MAHONING VALLEY Labor survey indicates a rise in average wage



Business managers and teachers topped the hourly pay list.
YOUNGSTOWN -- Workers in the Mahoning Valley earned an average of $16.90 an hour, 9 cents lower than the national average, a new survey says.
Business managers and teachers both topped $30 an hour to lead all earners.
The federal Bureau of Labor Statistics issued the report Tuesday after surveying 108 employers workers in Mahoning, Trumbull and Columbiana counties. The report covers what employees made during April 2002.
Ronald Guzicki, an economist with the bureau, warned that the averages are not precise. That is because only slightly more than half of the companies asked to participate in the voluntary survey sent in the information. The companies did not submit the information for a variety of reasons, he said, including they didn't have time or staff to compile it.
"Fifty-percent response is bad; we usually get 75 to 80 percent," Guzicki said.
The National Compensation Survey presents straight-time earnings for all occupations at employers with 50 or more workers in private industry and state and local governments. Agricultural businesses, self-employed workers and federal agencies are not included.
The numbers
The Valley's average wage was up from $16.17 an hour in the survey taken in 2001.
But it is lower than the national average of $16.99 an hour, and is the lowest of the five metropolitan areas in Ohio surveyed by the bureau. The four other areas surveyed by the bureau in Ohio are Cleveland, Columbus, Cincinnati and Dayton.
While white-collar and service industry workers in the Valley make less than the national average, and lower than the other four areas surveyed in Ohio, its blue-collar workers are the highest paid among the five Ohio areas, and well above the national average of $14.39 an hour.
In the 2002 survey, both white-collar and blue-collar averages were higher than the overall average of $16.90.
White-collar jobs paid an average of $18.78 and accounted for 37 percent of the area's jobs. Nationally, white-collar workers earn $20.75 an hour.
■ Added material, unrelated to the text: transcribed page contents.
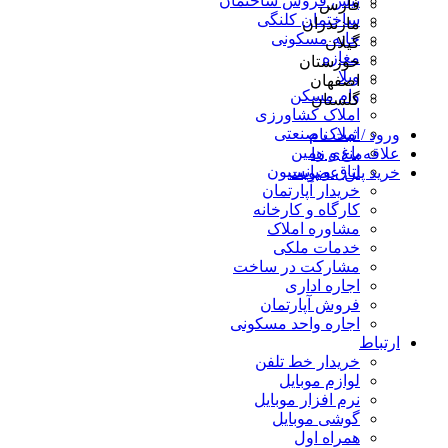
پیش فروش ساختمان
فارس
ساختمان کلنگی
مازندران
خانه مسکونی
گیلان
مغازه
خوزستان
ویلا
اصفهان
وام مسکن
گلستان
املاک کشاورزی
املاک صنعتی
ورود / ثبت نام
باغ و زمین
علاقه‌مندی ها
اتاق و پانسیون
خرید پلن عضویت
خریدار آپارتمان
کارگاه و کارخانه
مشاوره املاک
خدمات ملکی
مشارکت در ساخت
اجاره اداری
فروش آپارتمان
اجاره واحد مسکونی
ارتباط
خریدار خط تلفن
لوازم موبایل
نرم افزار موبایل
گوشی موبایل
همراه اول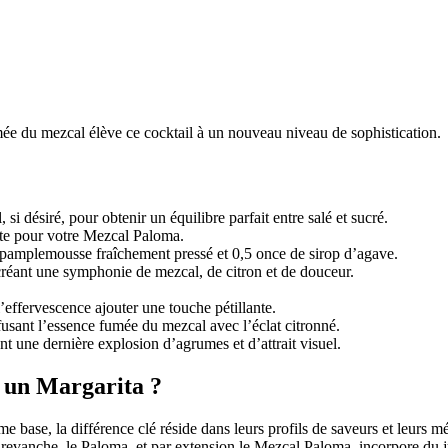
umée du mezcal élève ce cocktail à un nouveau niveau de sophistication.
i désiré, pour obtenir un équilibre parfait entre salé et sucré.
nte pour votre Mezcal Paloma.
pamplemousse fraîchement pressé et 0,5 once de sirop d’agave.
réant une symphonie de mezcal, de citron et de douceur.
effervescence ajouter une touche pétillante.
usant l’essence fumée du mezcal avec l’éclat citronné.
t une dernière explosion d’agrumes et d’attrait visuel.
t un Margarita ?
 base, la différence clé réside dans leurs profils de saveurs et leurs m
n revanche, le Paloma, et par extension le Mezcal Paloma, incorpore du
Business managers topped the category at $35.21 an hour. High school teachers earned an hourly average of $30.87; elementary teachers averaged $30.35 an hour.
Blue-collar jobs paid an average of $17.81 an hour and accounted for 44 percent of the work force.
"Youngstown is a blue-collar town," Guzicki said. "The 44 percent figure is on the high end of the areas we survey."
Production supervisors led the category with an average wage of $24.61 an hour, followed by industrial machinery repairers at $24.55 an hour.
Union blue-collar workers averaged $20.48 an hour; nonunion workers made $12.18 an hour.
Private-industry workers at companies with between 50 and 99 employees averaged $12.89 an hour; those at companies with at least 500 workers earned $21.31 an hour.
Service workers, compared to the blue-collar and white-collar categories, had the lowest hourly average wage at $10.24.